>> start PASSAGE TO READ
Your Online Gaming Sessions Are Illegal, Declares Sessions In His Last Session

By LUDWIG VON KOOPA - And by online gaming I mean online gambling, but there's a lesson there.

Once upon a time, I actually wrote on KoopaTV, “we're happy that Jeff Sessions was just confirmed to be President Donald John Trump's Attorney General!” I can't justify that statement, since it's weird even for the early-2017 President Donald John Trump honeymoon period. Maybe it was sarcasm. I want the benefit of the doubt. I never liked Jeff Sessions (aka Attorney General/Senator Jefferson Beauregard Sessions III), believe me. Still don't.

Jeff Sessions recently got FIRED by President Donald John Trump, and for excellent reasons being that he was useless and counterproductive. Dude hates states rights and liberty, too. And his insistence on non-Senator power is the reason that we even know who Roy Moore is. (And similar sexual harasser Roy of Pherae.)

But right before he did, the U.S. Department of Justice Office of Legal Counsel, which advises the President and the Attorney General on legal matters, issued a memorandum saying that the Wire Act, which was previously thought to just ban online sportsbetting in the United States, applies to all forms of gambling. (Don't actually try to read the memo—it's two-dozen pages about interpreting almost 60-year old comma usage. Not that ancient grammar isn't important, but it's bad reading material, unlike the rest of this article.)

Between 2011 and now (thanks President Barack Hussein Obama—non-ironically), the Justice Department saw the Wire Act of 1961 as only applying to sportsbetting as it relates to online wagering, meaning state-regulated online casinos and lottery are just fine. So states like Georgia set up (online) lotteries like the Georgia Lottery, which funds the crucial HOPE Scholarship in that state. People like Rawk get their gambling fix, and kids get scholarships to go to school. Works out for everyone. But now the online Georgia Lottery is considered illegal.
>> end PASSAGE TO READ
> [GIVEN REQUEST 1]: Reproduce the part of the article on Jeff Sessions and the Wire Act starting with "Your Online Gaming" and going on through "a lesson there.".
> [GIVEN REQUEST 2]: List every person mentioned by name in the article on Jeff Sessions and the Wire Act, including the byline.
> [GIVEN REQUEST 3]:
Answer these questions from the article on Jeff Sessions and the Wire Act.
(a) In what year was the Wire Act passed?
(b) Whom does the Office of Legal Counsel advise on legal matters?
(c) What does the Georgia Lottery fund?
>> start AVAILABLE DATA
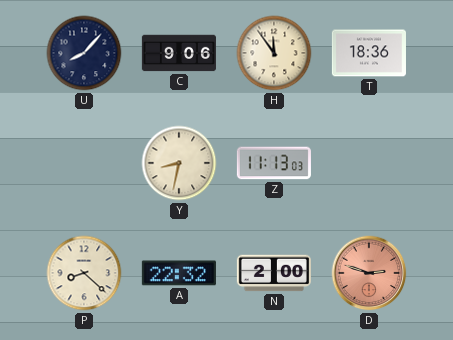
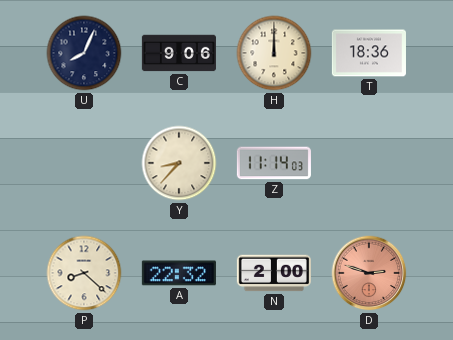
U: 8:07 -> 8:04
H: 11:54 -> 12:00
Y: 8:32 -> 8:37
Z: 11:13 -> 11:14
>> end AVAILABLE DATA
> [OUTPUT 1]:
Your Online Gaming Sessions Are Illegal, Declares Sessions In His Last Session

By LUDWIG VON KOOPA - And by online gaming I mean online gambling, but there's a lesson there.

> [OUTPUT 2]: Ludwig von Koopa, Jeff Sessions, Donald John Trump, Roy Moore, Roy of Pherae, Barack Hussein Obama, Rawk

> [OUTPUT 3]:
(a) 1961
(b) The President and the Attorney General
(c) The HOPE Scholarship